FTX's case is being overseen by bankruptcy court to decide how to best allocate the minimal but remaining company assets. This may mean selling the assets or restructuring the organizational structure. In either situation, the company appears to be unable to make all creditors whole, thus the need for bankruptcy court intervention.
A comparable case was seen 15 years earlier when Lehman Brothers Holdings Inc. and 22 of its associated companies filed for bankruptcy. The company's Chapter 11 plans were reviewed and confirmed by the bankruptcy court, and the plan was made effective in 2012. The plan outlined various distributions, and annual plan trust distributions are still reported each year.
What Happens When Someone Declares Bankruptcy?
When someone files for bankruptcy, your debt is discharged. You may not longer be responsible for paying those debts, and your creditors can't contact you or attempt to collect on that debt. However, this often comes as a liquidation or restructuring of assets.
Does Bankruptcy Court Lead to Jail?
No, bankruptcy court is different from other forms of court. Bankruptcy court is focused on the plan and distribution of assets from a liquidation or restructuring plan following a bankruptcy filing. Though bankruptcy court does not handle criminal activity, you may still face repercussions from other courts as a result of a bankruptcy (i.e. misappropriating investor funds).

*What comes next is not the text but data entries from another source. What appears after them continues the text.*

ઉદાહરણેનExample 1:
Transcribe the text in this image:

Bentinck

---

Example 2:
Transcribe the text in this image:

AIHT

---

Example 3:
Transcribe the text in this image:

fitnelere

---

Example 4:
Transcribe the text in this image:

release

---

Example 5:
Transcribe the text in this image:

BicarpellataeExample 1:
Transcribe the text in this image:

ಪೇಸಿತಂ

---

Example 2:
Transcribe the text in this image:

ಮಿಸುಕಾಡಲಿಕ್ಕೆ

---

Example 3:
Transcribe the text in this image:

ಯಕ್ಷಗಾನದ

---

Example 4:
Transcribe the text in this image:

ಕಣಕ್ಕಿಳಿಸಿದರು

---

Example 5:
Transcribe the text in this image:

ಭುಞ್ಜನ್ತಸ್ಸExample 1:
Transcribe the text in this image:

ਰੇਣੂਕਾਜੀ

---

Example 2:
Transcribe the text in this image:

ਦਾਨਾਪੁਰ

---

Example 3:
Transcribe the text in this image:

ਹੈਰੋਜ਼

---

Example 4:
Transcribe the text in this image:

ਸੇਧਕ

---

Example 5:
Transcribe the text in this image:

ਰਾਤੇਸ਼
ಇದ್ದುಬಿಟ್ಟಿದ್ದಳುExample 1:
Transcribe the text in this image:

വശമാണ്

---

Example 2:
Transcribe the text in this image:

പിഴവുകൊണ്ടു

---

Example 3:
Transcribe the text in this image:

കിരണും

Does a Bankruptcy Court Get Rid of Everything?
A bankruptcy court often handles existing debts. However, they do not get rid of liens against assets. Should the debtor have a lien against property they still own and possess, bankruptcy courts will often handle the restructuring or liquidation of that asset to satisfy that lien. This often entails someone taking possession of that asset, selling it at an auction, then applying the financial proceeds to make the lienholder whole.

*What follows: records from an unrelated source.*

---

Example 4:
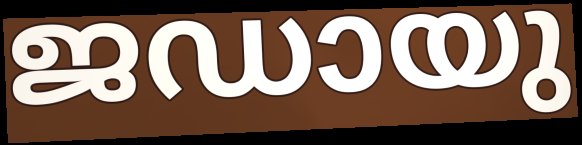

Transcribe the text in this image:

ജഡായു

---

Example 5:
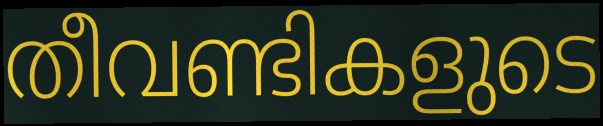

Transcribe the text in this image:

തീവണ്ടികളുടെ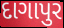
દાગાપુર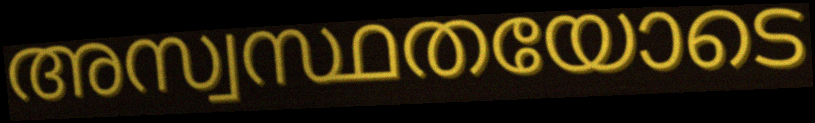
അസ്വസ്ഥതയോടെ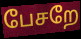
பேசறே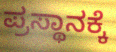
ಪ್ರಸ್ಥಾನಕ್ಕೆ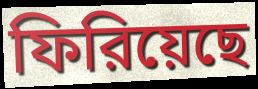
ফিরিয়েছে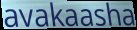
avakaasha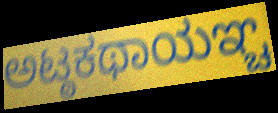
ಅಟ್ಠಕಥಾಯಞ್ಚ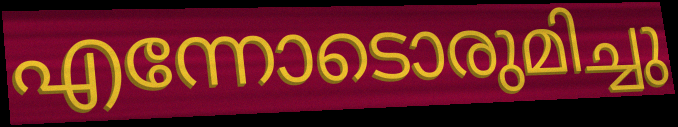
എന്നോടൊരുമിച്ചു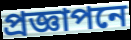
প্রজ্ঞাপনে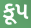
કૂપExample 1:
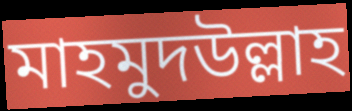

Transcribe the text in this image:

মাহমুদউল্লাহ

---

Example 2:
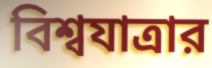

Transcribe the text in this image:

বিশ্বযাত্রার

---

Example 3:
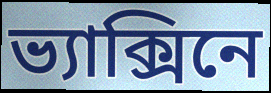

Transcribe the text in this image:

ভ্যাক্সিনে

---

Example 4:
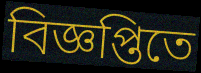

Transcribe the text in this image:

বিজ্ঞপ্তিতে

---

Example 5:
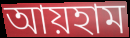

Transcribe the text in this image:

আয়হাম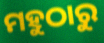
ମହୁଠାରୁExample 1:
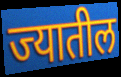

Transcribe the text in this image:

ज्यातील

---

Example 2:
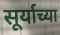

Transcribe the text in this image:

सूर्याच्या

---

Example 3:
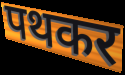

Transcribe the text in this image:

पथकर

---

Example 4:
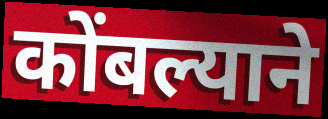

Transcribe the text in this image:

कोंबल्याने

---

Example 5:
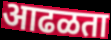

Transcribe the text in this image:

आढळताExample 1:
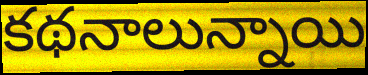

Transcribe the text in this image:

కథనాలున్నాయి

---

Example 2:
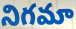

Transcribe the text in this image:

నిగమా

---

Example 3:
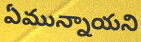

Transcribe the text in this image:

ఏమున్నాయని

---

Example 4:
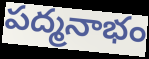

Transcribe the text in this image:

పద్మనాభం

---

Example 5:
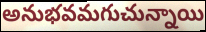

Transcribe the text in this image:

అనుభవమగుచున్నాయిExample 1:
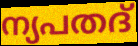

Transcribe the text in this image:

ന്യപതദ്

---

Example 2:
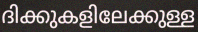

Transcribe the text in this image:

ദിക്കുകളിലേക്കുള്ള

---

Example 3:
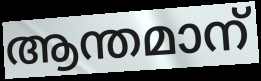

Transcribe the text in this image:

ആന്തമാന്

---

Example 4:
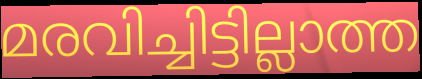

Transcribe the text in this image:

മരവിച്ചിട്ടില്ലാത്ത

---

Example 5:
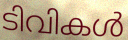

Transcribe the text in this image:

ടിവികൾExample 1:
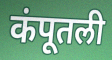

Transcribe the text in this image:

कंपूतली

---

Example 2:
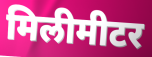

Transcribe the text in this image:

मिलीमीटर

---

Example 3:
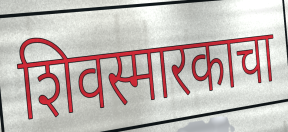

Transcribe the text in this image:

शिवस्मारकाचा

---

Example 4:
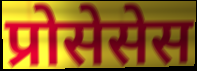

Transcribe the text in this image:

प्रोसेसेस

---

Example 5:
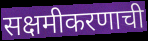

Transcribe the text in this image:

सक्षमीकरणाची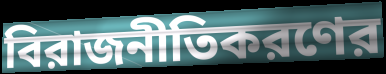
বিরাজনীতিকরণেরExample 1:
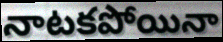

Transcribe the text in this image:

నాటకపోయినా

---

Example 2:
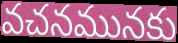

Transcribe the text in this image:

వచనమునకు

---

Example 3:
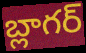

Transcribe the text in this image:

బ్లాగర్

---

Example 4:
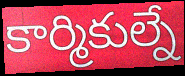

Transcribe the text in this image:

కార్మికుల్నే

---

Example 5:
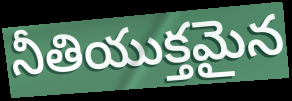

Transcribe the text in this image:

నీతియుక్తమైనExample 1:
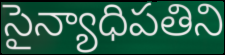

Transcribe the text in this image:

సైన్యాధిపతిని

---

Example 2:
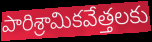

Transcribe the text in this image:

పారిశ్రామికవేత్తలకు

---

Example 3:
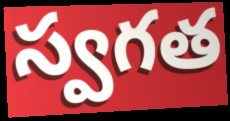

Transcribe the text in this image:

స్వగత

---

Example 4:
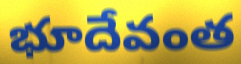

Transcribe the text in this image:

భూదేవంత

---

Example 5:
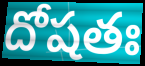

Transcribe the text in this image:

దోషతః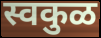
स्वकुळ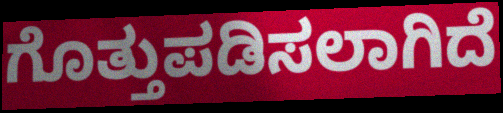
ಗೊತ್ತುಪಡಿಸಲಾಗಿದೆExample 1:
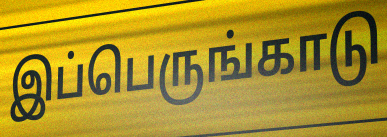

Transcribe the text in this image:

இப்பெருங்காடு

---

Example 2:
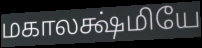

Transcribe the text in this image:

மகாலக்ஷ்மியே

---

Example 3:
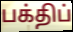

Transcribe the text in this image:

பக்திப்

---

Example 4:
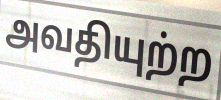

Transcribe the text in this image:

அவதியுற்ற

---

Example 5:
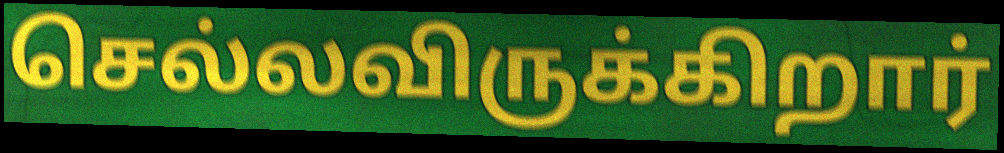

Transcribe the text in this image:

செல்லவிருக்கிறார்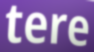
tere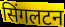
सिंगलटनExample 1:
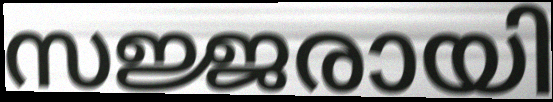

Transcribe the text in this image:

സജ്ജരായി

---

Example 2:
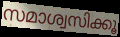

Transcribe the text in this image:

സമാശ്വസിക്കൂ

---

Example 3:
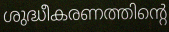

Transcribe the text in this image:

ശുദ്ധീകരണത്തിന്റെ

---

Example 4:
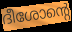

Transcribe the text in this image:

ദീശോന്റെ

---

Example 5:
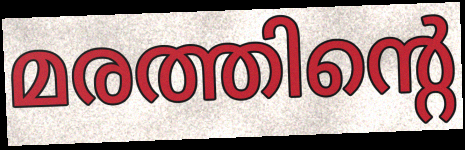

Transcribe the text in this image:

മരത്തിന്റെ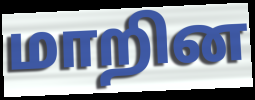
மாறின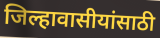
जिल्हावासीयांसाठी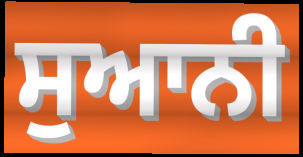
ਸੁਆਨੀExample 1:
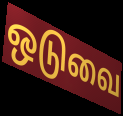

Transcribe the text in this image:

ஒடுவை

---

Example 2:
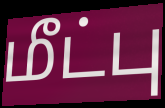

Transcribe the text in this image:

மீட்பு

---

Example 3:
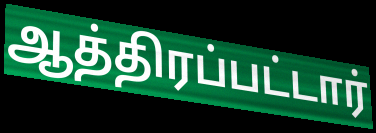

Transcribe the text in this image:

ஆத்திரப்பட்டார்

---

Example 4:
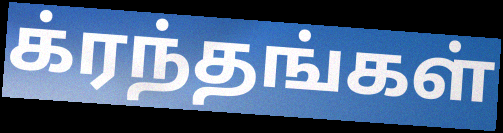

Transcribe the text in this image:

Is It Better to File for Bankruptcy or Do Nothing?
Every person or company's situation will be different. In general, if you still have burdensome or troublesome debt that will not be discharged post-bankruptcy, it may not make as much sense to file for bankruptcy. Bankruptcy also does not prevent a secured creditor from repossessing property; this outcome may ultimately need to happen regardless of other actions taken.
The Bottom Line
The 94 federal judicial bankruptcy courts help people who no longer can pay their credits. In most cases, these bankruptcy courts handle the liquidation or restructuring of assets to ensure proper creditors receive what they are appropriately due. Though bankruptcy court can't extinguish all debts, they are the governing body that oversees the plans to transition assets from the bankrupt entity to the appropriate creditors or individuals.